** SOURCE MATERIAL **

= Beginning of Section =

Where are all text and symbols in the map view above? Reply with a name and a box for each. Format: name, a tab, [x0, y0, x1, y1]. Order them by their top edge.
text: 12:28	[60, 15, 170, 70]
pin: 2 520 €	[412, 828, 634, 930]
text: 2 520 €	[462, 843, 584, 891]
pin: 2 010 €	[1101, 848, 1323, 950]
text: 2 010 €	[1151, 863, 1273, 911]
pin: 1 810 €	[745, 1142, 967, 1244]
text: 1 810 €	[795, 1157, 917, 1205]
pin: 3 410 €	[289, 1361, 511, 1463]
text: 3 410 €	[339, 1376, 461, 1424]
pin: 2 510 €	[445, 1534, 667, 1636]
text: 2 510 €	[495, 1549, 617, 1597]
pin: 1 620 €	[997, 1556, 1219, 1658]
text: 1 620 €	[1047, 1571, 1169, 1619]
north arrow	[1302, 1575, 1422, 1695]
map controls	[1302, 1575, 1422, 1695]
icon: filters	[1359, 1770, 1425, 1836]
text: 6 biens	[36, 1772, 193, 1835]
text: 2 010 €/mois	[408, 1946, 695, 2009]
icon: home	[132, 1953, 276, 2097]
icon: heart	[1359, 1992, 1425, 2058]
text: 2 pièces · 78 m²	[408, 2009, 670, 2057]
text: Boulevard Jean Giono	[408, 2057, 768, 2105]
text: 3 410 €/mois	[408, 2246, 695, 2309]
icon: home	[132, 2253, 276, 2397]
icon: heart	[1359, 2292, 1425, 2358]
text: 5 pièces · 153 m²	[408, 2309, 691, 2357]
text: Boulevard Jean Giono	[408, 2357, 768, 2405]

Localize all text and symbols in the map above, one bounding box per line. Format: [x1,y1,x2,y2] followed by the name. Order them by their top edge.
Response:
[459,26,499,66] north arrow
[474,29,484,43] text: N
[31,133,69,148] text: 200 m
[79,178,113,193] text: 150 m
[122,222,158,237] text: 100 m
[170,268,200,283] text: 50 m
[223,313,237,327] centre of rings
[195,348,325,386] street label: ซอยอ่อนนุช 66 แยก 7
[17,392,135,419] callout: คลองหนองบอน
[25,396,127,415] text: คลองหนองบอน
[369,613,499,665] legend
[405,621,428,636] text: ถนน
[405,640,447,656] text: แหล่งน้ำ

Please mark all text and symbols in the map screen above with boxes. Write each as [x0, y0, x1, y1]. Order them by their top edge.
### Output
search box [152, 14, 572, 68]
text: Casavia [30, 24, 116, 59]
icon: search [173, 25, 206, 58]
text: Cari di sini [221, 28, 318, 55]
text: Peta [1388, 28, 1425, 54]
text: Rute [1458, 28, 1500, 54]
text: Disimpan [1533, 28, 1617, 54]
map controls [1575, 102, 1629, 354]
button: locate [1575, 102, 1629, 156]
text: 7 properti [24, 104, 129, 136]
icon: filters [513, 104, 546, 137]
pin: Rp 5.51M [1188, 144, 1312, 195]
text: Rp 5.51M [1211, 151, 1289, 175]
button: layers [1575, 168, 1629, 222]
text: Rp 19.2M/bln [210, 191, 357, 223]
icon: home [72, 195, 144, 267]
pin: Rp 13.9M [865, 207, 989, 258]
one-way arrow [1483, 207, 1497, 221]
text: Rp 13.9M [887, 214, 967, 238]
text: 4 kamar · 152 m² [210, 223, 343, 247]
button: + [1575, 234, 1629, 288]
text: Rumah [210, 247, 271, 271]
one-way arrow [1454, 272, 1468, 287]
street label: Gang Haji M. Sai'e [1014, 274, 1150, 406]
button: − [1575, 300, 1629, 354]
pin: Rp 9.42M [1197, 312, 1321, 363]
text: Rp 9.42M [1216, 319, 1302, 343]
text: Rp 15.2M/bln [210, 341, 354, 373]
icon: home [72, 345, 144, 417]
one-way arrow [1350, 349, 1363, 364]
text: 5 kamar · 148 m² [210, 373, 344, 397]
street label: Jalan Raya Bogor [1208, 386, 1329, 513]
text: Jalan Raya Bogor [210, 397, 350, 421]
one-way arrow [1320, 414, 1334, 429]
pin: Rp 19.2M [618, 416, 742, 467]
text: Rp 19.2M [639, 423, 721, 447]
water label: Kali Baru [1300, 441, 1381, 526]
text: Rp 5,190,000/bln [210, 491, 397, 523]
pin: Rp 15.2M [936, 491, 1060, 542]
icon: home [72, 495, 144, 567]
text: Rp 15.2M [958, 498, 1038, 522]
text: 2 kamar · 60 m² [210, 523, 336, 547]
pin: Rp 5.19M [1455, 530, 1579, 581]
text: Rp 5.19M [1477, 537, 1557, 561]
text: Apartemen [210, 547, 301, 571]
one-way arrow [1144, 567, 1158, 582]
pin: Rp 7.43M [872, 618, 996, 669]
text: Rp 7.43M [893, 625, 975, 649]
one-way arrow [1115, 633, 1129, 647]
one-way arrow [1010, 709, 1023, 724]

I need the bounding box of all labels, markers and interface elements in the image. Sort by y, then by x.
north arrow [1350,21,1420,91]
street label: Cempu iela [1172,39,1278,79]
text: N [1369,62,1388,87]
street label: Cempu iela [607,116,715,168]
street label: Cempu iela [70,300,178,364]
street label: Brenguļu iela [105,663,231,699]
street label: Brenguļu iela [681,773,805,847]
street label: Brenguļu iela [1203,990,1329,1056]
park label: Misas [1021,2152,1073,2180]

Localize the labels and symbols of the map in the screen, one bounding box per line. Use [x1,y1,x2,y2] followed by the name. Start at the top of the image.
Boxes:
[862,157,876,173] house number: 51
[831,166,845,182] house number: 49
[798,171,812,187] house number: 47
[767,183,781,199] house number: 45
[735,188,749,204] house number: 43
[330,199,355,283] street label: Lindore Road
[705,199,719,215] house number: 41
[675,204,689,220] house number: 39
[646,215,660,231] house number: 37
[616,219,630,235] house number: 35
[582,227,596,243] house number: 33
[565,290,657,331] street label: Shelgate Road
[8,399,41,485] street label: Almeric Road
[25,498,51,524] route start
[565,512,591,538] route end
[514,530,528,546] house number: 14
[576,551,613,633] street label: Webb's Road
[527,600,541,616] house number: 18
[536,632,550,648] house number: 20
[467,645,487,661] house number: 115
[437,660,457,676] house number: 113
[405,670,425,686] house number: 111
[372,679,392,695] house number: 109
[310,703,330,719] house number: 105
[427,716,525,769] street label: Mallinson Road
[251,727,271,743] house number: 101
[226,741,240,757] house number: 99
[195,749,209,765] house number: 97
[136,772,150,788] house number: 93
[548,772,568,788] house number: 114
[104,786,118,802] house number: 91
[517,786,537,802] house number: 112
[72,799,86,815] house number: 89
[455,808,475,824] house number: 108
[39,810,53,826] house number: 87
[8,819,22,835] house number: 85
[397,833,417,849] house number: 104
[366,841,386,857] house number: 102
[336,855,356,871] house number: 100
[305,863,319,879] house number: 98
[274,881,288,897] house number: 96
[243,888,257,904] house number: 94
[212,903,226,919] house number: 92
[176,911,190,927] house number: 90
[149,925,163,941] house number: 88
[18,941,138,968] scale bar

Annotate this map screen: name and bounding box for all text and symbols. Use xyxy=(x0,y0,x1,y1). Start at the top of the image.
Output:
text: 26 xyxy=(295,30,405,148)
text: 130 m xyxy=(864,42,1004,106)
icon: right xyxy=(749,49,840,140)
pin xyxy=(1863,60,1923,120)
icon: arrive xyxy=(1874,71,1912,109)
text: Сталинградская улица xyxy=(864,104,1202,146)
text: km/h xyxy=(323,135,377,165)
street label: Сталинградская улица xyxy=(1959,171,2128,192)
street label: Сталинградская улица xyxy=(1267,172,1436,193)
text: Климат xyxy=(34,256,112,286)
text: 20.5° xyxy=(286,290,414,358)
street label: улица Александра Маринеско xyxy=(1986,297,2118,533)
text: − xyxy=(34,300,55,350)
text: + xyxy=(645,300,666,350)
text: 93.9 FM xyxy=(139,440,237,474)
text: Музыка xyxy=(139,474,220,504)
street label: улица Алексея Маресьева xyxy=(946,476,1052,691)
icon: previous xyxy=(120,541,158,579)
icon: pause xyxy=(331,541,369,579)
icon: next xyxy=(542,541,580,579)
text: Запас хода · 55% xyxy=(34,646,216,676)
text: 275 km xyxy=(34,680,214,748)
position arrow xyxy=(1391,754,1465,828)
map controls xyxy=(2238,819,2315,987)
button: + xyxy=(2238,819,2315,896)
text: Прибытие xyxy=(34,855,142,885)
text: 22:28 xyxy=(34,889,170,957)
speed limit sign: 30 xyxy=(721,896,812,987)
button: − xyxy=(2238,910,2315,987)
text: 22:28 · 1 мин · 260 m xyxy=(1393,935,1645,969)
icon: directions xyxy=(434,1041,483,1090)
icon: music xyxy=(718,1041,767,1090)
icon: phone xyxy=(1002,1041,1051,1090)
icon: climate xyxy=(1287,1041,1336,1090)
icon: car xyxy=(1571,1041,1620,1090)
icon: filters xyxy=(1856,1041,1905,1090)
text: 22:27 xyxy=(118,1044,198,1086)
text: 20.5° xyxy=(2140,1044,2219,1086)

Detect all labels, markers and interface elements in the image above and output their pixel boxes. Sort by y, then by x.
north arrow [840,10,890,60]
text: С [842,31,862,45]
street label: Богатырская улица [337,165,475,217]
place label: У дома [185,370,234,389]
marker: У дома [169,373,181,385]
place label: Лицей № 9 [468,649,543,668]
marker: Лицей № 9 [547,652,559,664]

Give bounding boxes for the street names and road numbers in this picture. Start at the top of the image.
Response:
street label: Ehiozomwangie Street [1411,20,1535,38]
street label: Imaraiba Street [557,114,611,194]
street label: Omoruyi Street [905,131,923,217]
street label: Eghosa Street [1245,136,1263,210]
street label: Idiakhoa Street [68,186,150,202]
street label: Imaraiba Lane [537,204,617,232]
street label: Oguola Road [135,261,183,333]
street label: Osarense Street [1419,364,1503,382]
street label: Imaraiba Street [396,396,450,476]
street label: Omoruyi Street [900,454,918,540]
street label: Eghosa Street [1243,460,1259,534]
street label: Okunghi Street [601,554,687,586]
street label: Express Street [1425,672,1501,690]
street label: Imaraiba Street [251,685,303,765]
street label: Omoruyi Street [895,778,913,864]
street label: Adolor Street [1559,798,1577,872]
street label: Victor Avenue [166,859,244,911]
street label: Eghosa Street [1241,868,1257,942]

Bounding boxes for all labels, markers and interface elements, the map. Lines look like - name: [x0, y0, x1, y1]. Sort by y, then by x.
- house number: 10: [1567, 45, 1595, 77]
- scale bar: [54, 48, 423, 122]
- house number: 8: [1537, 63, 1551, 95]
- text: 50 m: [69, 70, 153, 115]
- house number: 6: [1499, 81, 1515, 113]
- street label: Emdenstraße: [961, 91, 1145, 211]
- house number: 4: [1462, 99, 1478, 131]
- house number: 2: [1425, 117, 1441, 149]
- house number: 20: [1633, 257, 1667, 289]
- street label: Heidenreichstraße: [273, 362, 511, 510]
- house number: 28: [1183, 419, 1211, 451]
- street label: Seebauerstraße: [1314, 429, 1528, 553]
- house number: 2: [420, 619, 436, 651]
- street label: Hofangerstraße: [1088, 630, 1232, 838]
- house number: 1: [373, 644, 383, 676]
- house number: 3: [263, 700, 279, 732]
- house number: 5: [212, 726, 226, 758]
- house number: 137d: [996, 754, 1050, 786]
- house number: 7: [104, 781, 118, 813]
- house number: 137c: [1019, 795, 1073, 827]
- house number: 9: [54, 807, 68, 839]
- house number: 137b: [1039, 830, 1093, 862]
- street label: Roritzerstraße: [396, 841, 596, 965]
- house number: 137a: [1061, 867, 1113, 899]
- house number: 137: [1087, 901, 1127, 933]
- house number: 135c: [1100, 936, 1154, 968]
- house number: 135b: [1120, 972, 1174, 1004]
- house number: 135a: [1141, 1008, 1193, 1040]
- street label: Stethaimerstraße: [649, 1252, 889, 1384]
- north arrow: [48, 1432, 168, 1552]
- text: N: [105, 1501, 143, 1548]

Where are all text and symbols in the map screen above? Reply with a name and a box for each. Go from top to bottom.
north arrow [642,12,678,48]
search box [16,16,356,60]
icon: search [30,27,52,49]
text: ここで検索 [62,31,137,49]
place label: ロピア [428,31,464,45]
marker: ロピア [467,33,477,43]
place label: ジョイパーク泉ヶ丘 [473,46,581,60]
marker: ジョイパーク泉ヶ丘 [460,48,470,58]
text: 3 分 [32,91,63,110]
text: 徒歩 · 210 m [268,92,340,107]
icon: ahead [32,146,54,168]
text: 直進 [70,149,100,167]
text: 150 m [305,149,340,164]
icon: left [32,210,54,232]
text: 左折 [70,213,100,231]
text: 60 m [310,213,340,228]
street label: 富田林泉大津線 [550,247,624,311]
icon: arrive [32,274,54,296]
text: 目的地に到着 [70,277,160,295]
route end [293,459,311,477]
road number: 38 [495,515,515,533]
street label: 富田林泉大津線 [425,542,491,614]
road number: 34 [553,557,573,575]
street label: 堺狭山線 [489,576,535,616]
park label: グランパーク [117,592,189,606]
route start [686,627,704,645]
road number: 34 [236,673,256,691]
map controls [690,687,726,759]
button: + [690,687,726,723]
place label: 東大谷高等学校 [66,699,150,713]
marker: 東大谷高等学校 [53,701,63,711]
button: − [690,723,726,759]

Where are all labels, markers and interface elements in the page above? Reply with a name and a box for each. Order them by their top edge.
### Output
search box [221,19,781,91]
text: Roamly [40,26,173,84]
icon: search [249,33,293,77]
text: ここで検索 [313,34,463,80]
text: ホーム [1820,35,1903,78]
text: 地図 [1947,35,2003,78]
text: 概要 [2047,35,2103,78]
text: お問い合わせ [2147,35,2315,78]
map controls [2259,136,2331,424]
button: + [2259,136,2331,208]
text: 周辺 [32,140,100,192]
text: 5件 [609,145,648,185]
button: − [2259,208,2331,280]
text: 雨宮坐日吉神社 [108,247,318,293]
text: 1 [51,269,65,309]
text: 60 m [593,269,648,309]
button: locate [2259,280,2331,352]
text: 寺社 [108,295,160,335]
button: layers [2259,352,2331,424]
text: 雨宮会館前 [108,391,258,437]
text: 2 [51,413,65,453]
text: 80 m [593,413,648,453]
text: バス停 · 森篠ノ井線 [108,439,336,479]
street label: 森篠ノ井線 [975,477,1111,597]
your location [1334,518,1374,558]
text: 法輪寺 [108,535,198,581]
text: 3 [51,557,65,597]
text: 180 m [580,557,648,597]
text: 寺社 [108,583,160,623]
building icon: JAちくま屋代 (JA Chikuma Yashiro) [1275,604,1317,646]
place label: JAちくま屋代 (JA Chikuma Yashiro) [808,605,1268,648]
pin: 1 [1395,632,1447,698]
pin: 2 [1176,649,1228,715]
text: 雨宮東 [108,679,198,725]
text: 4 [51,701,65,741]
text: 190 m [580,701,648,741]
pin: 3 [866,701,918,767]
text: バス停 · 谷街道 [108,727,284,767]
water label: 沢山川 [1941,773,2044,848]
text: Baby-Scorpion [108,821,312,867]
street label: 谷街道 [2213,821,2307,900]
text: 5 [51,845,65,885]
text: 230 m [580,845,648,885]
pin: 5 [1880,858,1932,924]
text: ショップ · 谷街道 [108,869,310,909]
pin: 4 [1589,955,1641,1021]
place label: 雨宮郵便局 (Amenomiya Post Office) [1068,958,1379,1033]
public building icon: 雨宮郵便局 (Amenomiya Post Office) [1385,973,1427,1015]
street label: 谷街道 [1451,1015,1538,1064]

= End of Section =

** ACTIVITY **
From the first line of the listing above through the line that contains "Localize all text", set down each line without alteration, and nothing else.

** ANSWER SECTION **
Where are all text and symbols in the map view above? Reply with a name and a box for each. Format: name, a tab, [x0, y0, x1, y1]. Order them by their top edge.
text: 12:28	[60, 15, 170, 70]
pin: 2 520 €	[412, 828, 634, 930]
text: 2 520 €	[462, 843, 584, 891]
pin: 2 010 €	[1101, 848, 1323, 950]
text: 2 010 €	[1151, 863, 1273, 911]
pin: 1 810 €	[745, 1142, 967, 1244]
text: 1 810 €	[795, 1157, 917, 1205]
pin: 3 410 €	[289, 1361, 511, 1463]
text: 3 410 €	[339, 1376, 461, 1424]
pin: 2 510 €	[445, 1534, 667, 1636]
text: 2 510 €	[495, 1549, 617, 1597]
pin: 1 620 €	[997, 1556, 1219, 1658]
text: 1 620 €	[1047, 1571, 1169, 1619]
north arrow	[1302, 1575, 1422, 1695]
map controls	[1302, 1575, 1422, 1695]
icon: filters	[1359, 1770, 1425, 1836]
text: 6 biens	[36, 1772, 193, 1835]
text: 2 010 €/mois	[408, 1946, 695, 2009]
icon: home	[132, 1953, 276, 2097]
icon: heart	[1359, 1992, 1425, 2058]
text: 2 pièces · 78 m²	[408, 2009, 670, 2057]
text: Boulevard Jean Giono	[408, 2057, 768, 2105]
text: 3 410 €/mois	[408, 2246, 695, 2309]
icon: home	[132, 2253, 276, 2397]
icon: heart	[1359, 2292, 1425, 2358]
text: 5 pièces · 153 m²	[408, 2309, 691, 2357]
text: Boulevard Jean Giono	[408, 2357, 768, 2405]

Localize all text and symbols in the map above, one bounding box per line. Format: [x1,y1,x2,y2] followed by the name. Order them by their top edge.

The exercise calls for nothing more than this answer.